Benn’s botany, much as Kenneth would wish to understand it as a primal man-nature relation, is really all about the specifics. “Upon request, by shutting his eyes, he could name you all the parts of the storage organ of a given plant down to the hairlets.” His minute knowledge, “more complete than the text”, should be contrasted with Kenneth’s grand theories, which “were nothing but trouble if you entertained them indiscriminately.” The Hedgehog-Fox scheme that separates uncle and nephew is drawn more clearly when the younger man is frustrated by their conversation: “The part of me that was philosophic didn’t have much use for Uncle’s details. I was occasionally impatient with his emphasis on his particulars.
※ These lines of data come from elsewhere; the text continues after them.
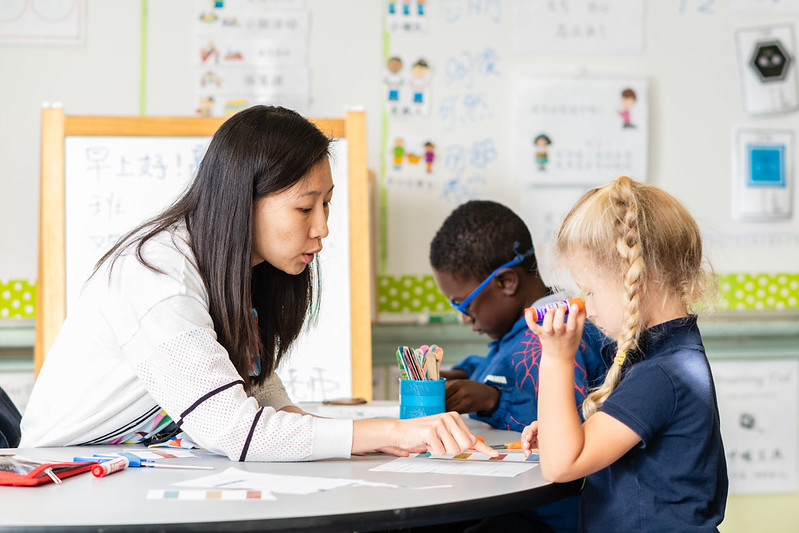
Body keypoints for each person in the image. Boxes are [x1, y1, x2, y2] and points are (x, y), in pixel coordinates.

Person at [20, 105, 495, 462]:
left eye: (327, 205)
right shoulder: (157, 274)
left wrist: (380, 440)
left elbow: (271, 410)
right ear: (243, 200)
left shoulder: (240, 272)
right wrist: (389, 432)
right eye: (305, 207)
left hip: (126, 469)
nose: (323, 227)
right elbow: (237, 431)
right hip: (62, 477)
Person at [521, 176, 728, 532]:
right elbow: (602, 447)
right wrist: (563, 432)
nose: (588, 305)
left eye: (590, 290)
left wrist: (556, 357)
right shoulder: (671, 357)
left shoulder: (663, 374)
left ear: (635, 278)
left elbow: (561, 466)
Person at [429, 200, 607, 533]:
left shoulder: (555, 336)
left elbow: (574, 425)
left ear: (506, 282)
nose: (464, 317)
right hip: (520, 504)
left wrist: (495, 401)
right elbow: (501, 366)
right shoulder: (521, 332)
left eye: (463, 303)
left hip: (549, 516)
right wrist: (464, 372)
Yet even then I often suspected that my abstracts were more treacherous than his specifics.” This treachery has alienated Kenneth from the mother of his child, Treckie. At dinner with a friend, the engaging and far more loyal Dita, the problem appears attributable to others. “Understanding has amounts to nothing if you have nobody to communicate it to,” as Kenneth writes, and Treckie, who has fled to Seattle with the daughter and taken up with a bruiser of a man, Ronald the ski instructor, has little interest in his theories.
Whether because his field involves grand distant ideas, rather than calyxes, sepals, and papillae, or because he can’t project himself into an Edenic tableau as he can his Uncle, Kenneth is much more the modern monad than even he may realize. Venturing out of that field to describe his wish for union with Treckie, he writes, “I have sometimes stated the case of Treckie in subatomic terms: Particle A carries the charge specifically needed by Particle B, True affinity.” Added to his anxiety about his Uncle’s self-annihilation through marriage, and about his distance from Treckie, there is an individual rather than personal worry. Kenneth may be gesturing with a grand narrative aside toward a far worse fate, lamenting “how far we’ve fallen below the classical Greek standard,” having “split things in two, dividing the physique from the mind.” If some time after the apparently sustainable resolution of the narrative (Benn leaves his wife and Kenneth gains custody of his daughter), there’s further trouble and division at Kenneth’s atomic level, then the outcome will be far more destructive than anything he has consciously imagined, Bellow’s novel will look a lot more like a Cold War novel in the paranoid sense, and the claim of its title (Benn’s), that there are more deaths from heartbreak than from atomic radiation, will be proven naive. Or if “heartbreak” is to be understood differently, true in a non-aphoristic way. Bellow, in an apparent denigration of the British novel, has already told us to move past aphorism, and shown us how he’s trying to do better:
As E.M. Forster once said, “How do I know what I think until I see what I say?” This is true, as far as it goes. Englishmen, however, are so often pleased with a striking beginning that they stop right there. The next requirement is to carry your thought forward, to take it out of the category of bright sayings.